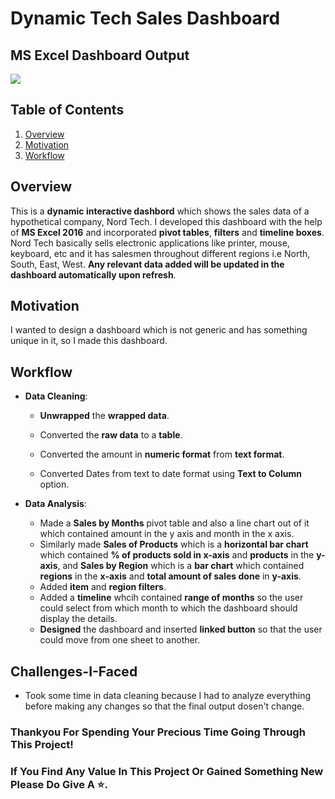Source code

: # Dynamic Tech Sales Dashboard
## MS Excel Dashboard Output

![](https://github.com/Kens3i/ExcelTimelineDashboard/blob/main/display%20gif.gif?raw=true)

## Table of Contents

1.  [Overview](https://github.com/Kens3i/ExcelSalesDashboard#Overview)
2.  [Motivation](https://github.com/Kens3i/ExcelSalesDashboard#Motivation)
3.  [Workflow](https://github.com/Kens3i/ExcelSalesDashboard#Workflow)


## Overview
This is a **dynamic interactive dashbord** which shows the sales data of a hypothetical company, Nord Tech. I developed this dashboard with the help of **MS Excel 2016** and incorporated **pivot tables**, **filters** and **timeline boxes**. Nord Tech basically sells electronic applications like printer, mouse, keyboard, etc and it has salesmen throughout different regions i.e North, South, East, West.  **Any relevant data added will be updated in the dashboard automatically upon refresh**.


## Motivation

I wanted to design a dashboard which is not generic and has something unique in it, so I made this dashboard.


## Workflow

- **Data Cleaning**:
    - **Unwrapped** the **wrapped data**.

    - Converted the **raw data** to a **table**.

    - Converted the amount in **numeric format** from **text format**.
    
    - Converted Dates from text to date format using **Text to Column** option.

- **Data Analysis**:

  - Made a **Sales by Months** pivot table and also a line chart out of it which contained amount in the y axis and month in the x axis.
  - Similarly made **Sales of Products** which is a **horizontal bar chart** which contained **% of products sold in x-axis** and **products** in the **y-axis**, and **Sales by Region** which is a **bar chart** which contained **regions** in the **x-axis** and **total amount of sales done** in **y-axis**.
  - Added **item** and **region filters**.
  - Added a **timeline** whcih contained **range of months** so the user could select from which month to which the dashboard should display the details.
  - **Designed** the dashboard and inserted **linked button** so that the user could move from one sheet to another.


## Challenges-I-Faced

- Took some time in data cleaning because I had to analyze everything before making any changes so that the final output dosen't change.

### Thankyou For Spending Your Precious Time Going Through This Project!
### If You Find Any Value In This Project Or Gained Something New Please Do Give A ⭐.
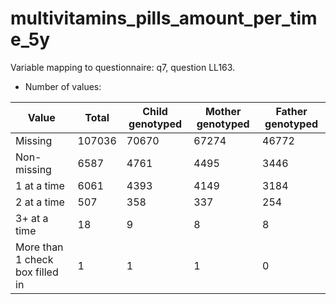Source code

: # multivitamins_pills_amount_per_time_5y
Variable mapping to questionnaire: q7, question LL163.
- Number of values:

| Value | Total | Child genotyped | Mother genotyped | Father genotyped |
| ----- | ----- | --------------- | ---------------- | ---------------- |
| Missing | 107036 | 70670 | 67274 | 46772 |
| Non-missing | 6587 | 4761 | 4495 | 3446 |
| 1 at a time | 6061 | 4393 | 4149 |3184 |
| 2 at a time | 507 | 358 | 337 |254 |
| 3+ at a time | 18 | 9 | 8 |8 |
| More than 1 check box filled in | 1 | 1 | 1 |0 |




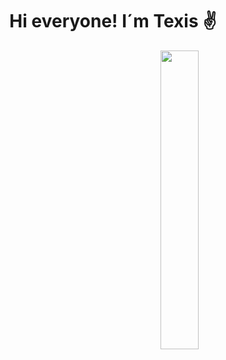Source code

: <h1 align="center">Hi everyone! I´m Texis ✌</h1> 
<img src="https://tenor.com/es-419/view/0001-gif-25597406" align="right" width="35%">
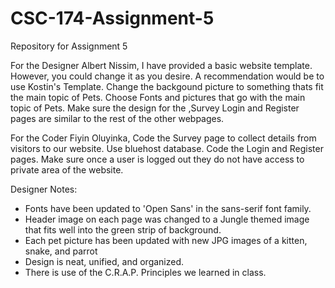 # CSC-174-Assignment-5
Repository for Assignment 5


For the Designer Albert Nissim,
I have provided a basic website template. However, you could change it as you desire. A recommendation would be to use Kostin's Template.
Change the backgound picture to something thats fit the main topic of Pets.
Choose Fonts and pictures that go with the main topic of Pets.
Make sure the design for the ,Survey Login and Register pages are similar to the rest of the other webpages.



For the Coder Fiyin Oluyinka,
Code the Survey page to collect details from visitors to our website. Use bluehost database. 
Code the Login and Register pages.
Make sure once a user is logged out they do not have access to private area of the website.


Designer Notes: 

- Fonts have been updated to 'Open Sans' in the sans-serif font family. 
- Header image on each page was changed to a Jungle themed image that fits well into the green strip of background. 
- Each pet picture has been updated with new JPG images of a kitten, snake, and parrot
- Design is neat, unified, and organized. 
- There is use of the C.R.A.P. Principles we learned in class. 
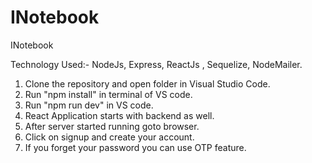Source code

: # INotebook
INotebook

Technology Used:-
NodeJs, Express, ReactJs , Sequelize, NodeMailer.

1. Clone the repository and open folder in Visual Studio Code.
2. Run "npm install" in terminal of VS code.
3. Run "npm run dev" in VS code.
4. React Application starts with backend as well.
5. After server started running goto browser.
6. Click on signup and create your account.
7. If you forget your password you can use OTP feature.
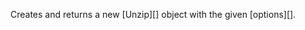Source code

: <!-- YAML
added: v0.5.8
-->

Creates and returns a new [Unzip][] object with the given [options][].

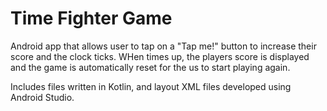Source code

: # Time Fighter Game

Android app that allows user to tap on a "Tap me!" button to increase their score and the clock ticks.
WHen times up, the players score is displayed and the game is automatically reset for the us to start playing again.

Includes files written in Kotlin, and layout XML files developed using Android Studio.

BRIEF:
Report each line in the data above that contains the string "Android". Case counts.

EXERCISE ANSWER:
Android app that allows user to tap on a "Tap me!" button to increase their score and the clock ticks.
Includes files written in Kotlin, and layout XML files developed using Android Studio.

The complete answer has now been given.